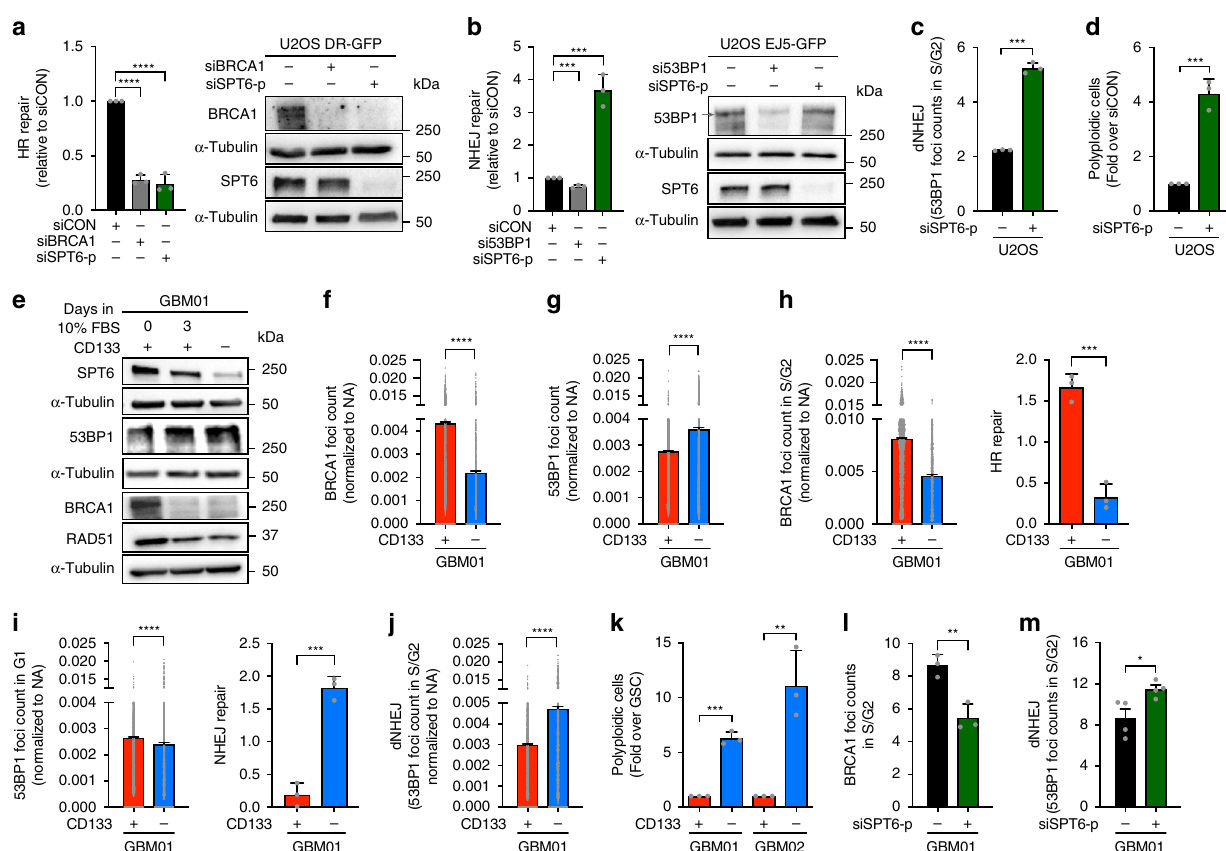
Fig. 5 SPT6 levels dictate DSBs repair pathway choice. a Left: HR repair in DR-GFP cells transfected with siCON, siSPT6-p or siBRCA1. Data presented as mean ± s.d. **** p < 0.0001. Right: Representative immunoblot of BRCA1 and SPT6 levels in DR-GFP cells transfected with siCON, siSPT6-p or siBRCA1. b Left: NHEJ repair in EJ5-GFP cells transfected with siCON, siSPT6-p or si53BP1. Data presented as mean ± s.d. *** p = 0.0005 and *** p = 0.0007. Right: Representative immunoblot of 53BP1 and SPT6 levels in EJ5-GFP cells transfected with siCON, siSPT6-p, si53BP1. c dNHEJ in U2OS cells transfected with siCON or siSPT6-p. Data are presented as mean ± s.d. **** p < 0.0001. d FACS analysis of polyploid cells after SPT6 silencing in U2OS. Data normalized to siCON and presented as mean ± s.d. *** p = 0.0004. e Representative immunoblot analysis of SPT6, 53BP1, BRCA1 and RAD51 expression in GSCs, differentiated GSCs and DGCs. f BRCA1 foci quanti fi cation in matched GSCs (n = 8505) and DGCs ( n = 2690). **** p < 0.0001. ( g ) 53BP1 foci quanti fi cation in matched GSCs ( n = 9704) and DGCs ( n = 5817). **** p < 0.0001. h Left: BRCA1 foci quanti fi cation in S/G2 phase GSCs ( n = 3511) and DGCs ( n = 1011). **** p < 0.0001. Right: HR repair in matched GSCs and DGCs. Data are presented as mean ± s.d. *** p = 0.0005. i Left: 53BP1 foci quanti fi cation in G1 phase GSCs ( n = 5403) and DGCs ( n = 2473). **** p < 0.0001. Right: NHEJ repair in matched GSCs and DGCs. Data are presented as mean ± s.d. *** p = 0.0003. j dNHEJ in matched GSCs ( n = 3451) and DGCs ( n = 1802). **** p < 0.0001. k FACS analysis of polyploid cells in matched GSCs and DGCs. Data presented as mean ± s.d. *** p = 0.0001 and **p = 0.0054. l BRCA1 foci quanti fi cation in S/G2 phase GSCs transfected with siCON or siSPT6-p. Data are presented as mean ± s.d. ** p = 0.0068. m dNHEJ in GSCs transfected with siCON or siSPT6-p. Data are presented as mean ± s.d. * p = 0.0273. N = 3 biologically independent experiments in ( a – m ). Loading control: α -Tubulin in ( a ), ( b ), ( e ). The statistical test used in ( a – m): two-tailed unpaired t -test. Data from cells examined over three biologically independent experiments ( n = number of cells) are normalized to Nuclear Area (NA) and presented as mean ± s.e.m. in ( f ), ( g ), ( h ) Left, ( i ) Left, ( j ). Source data are provided as a Source data fi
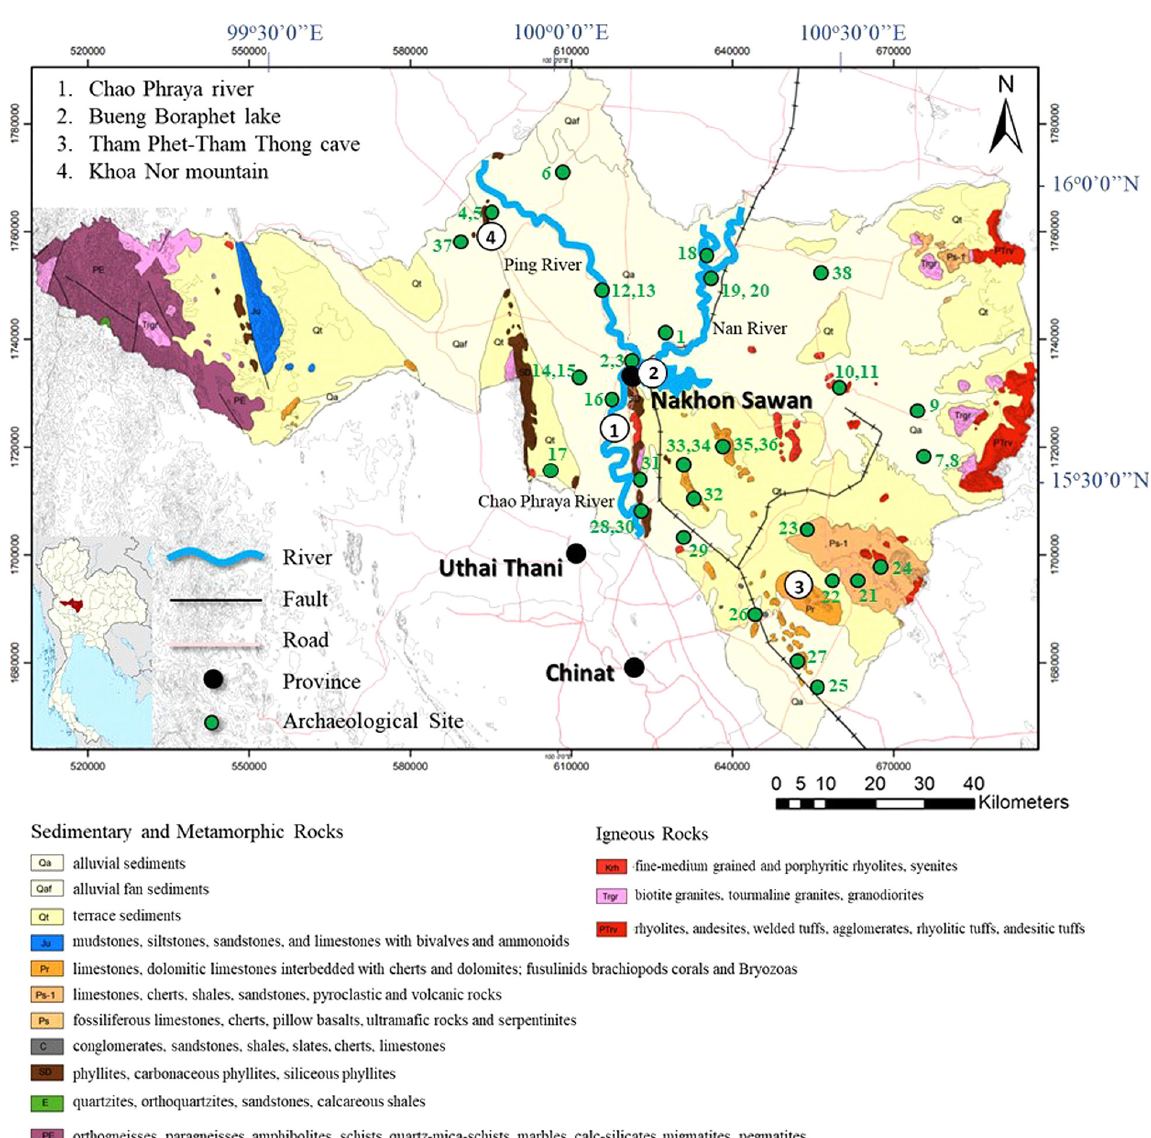
Fig. 1. Archaeological sites distribution in the geologic map of Nakhon Sawan Province. Satellite data taken from ArcGIS ® and geologic data modified from DMR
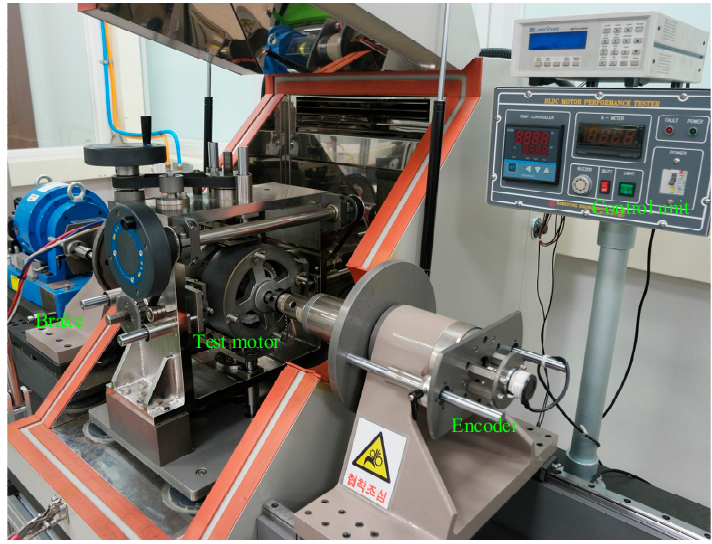
Figure 12. Experimental setup.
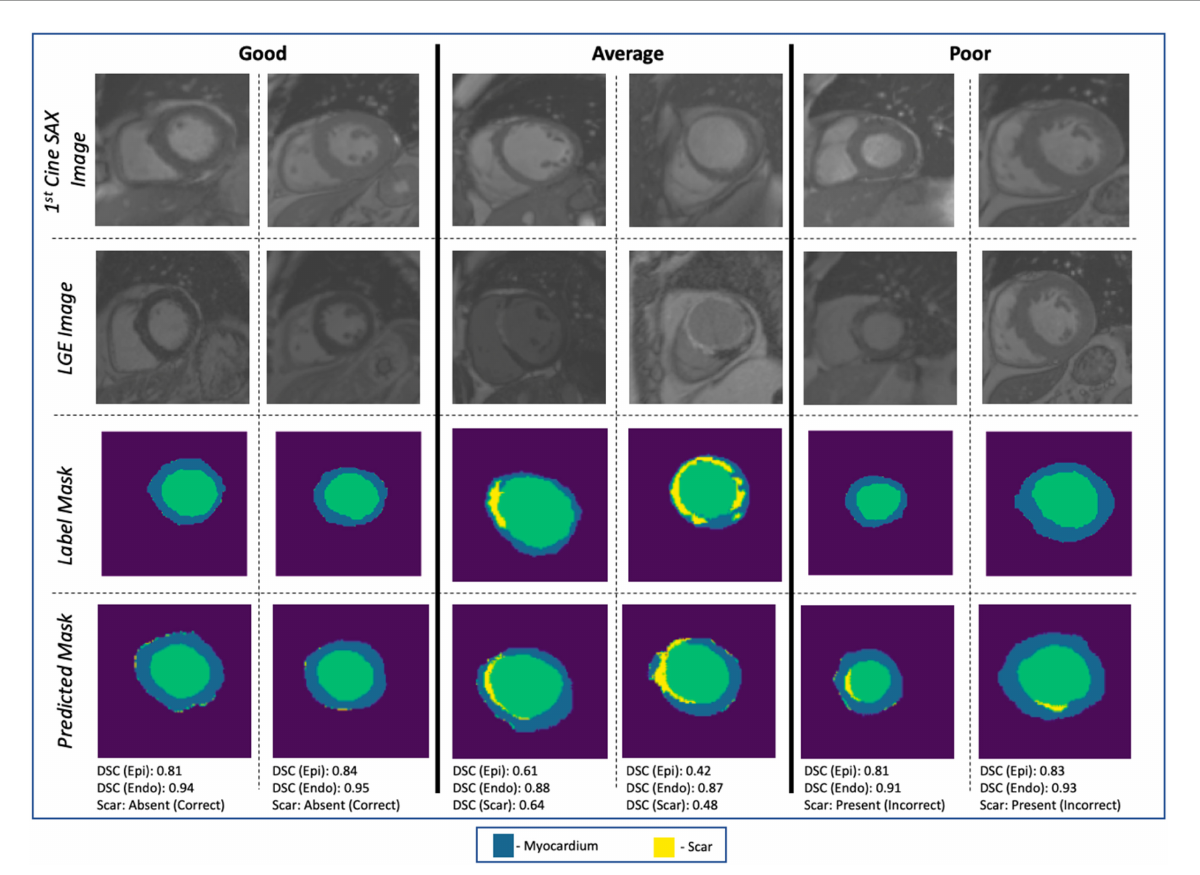
FIGURE6 Examples of image segmentation results. The “Good” (correctly identifying the absence of myocardial scar due to MI), “Average” [correctly identifying the presence of the scar with DSC ∈ ( 0 . 4 , 0 . 65 ) ], and “Poor” (incorrect identification of the presence of the scar). Cases with DSC < 0 . 4 are not shown in the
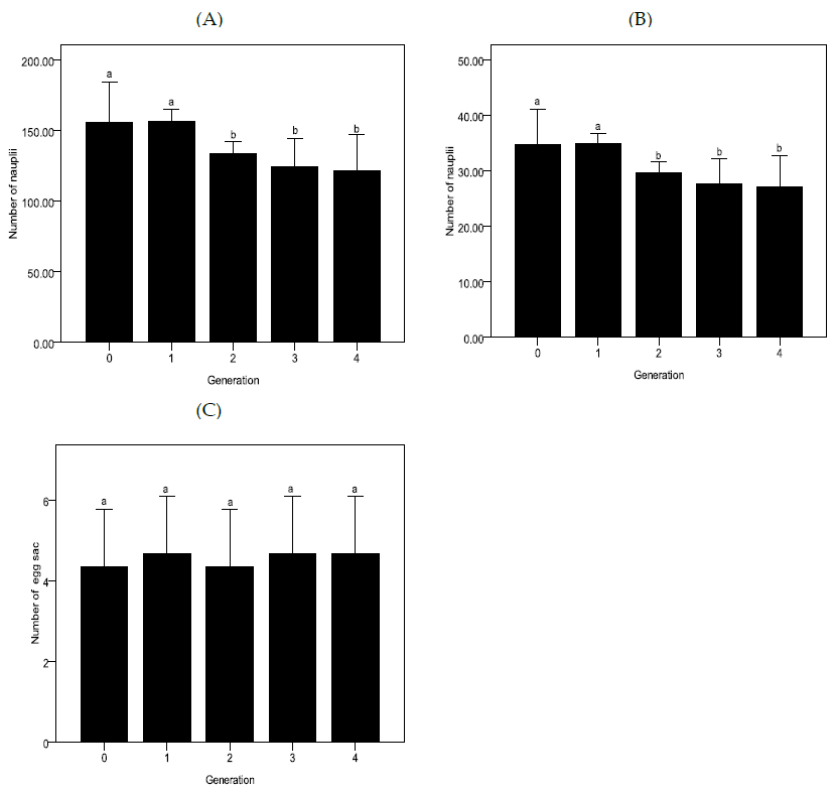
Figure 5. Effect of seawater acidification on the fecundity (mean ± standard deviation, n = 6) of T. japonicus in five generations. Successive generations were exposed to a lower pH than their parents. ( A ) The total number of nauplii produced in 10 days, ( B ) the average number of nauplii per egg sac, and ( C ) the number of egg sacs. Statistical differences among generations ( p < 0.05) are represented by different letters.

═══

_Assignment:_
Exact repeat of the material above: every line from the one with "Fig. 1. Archaeological" through the one with "Figure 12. Experimental setup.", endpoints included, and nothing more. No pictures.

_Finished task:_
Fig. 1. Archaeological sites distribution in the geologic map of Nakhon Sawan Province. Satellite data taken from ArcGIS ® and geologic data modified from DMR
Figure 12. Experimental setup.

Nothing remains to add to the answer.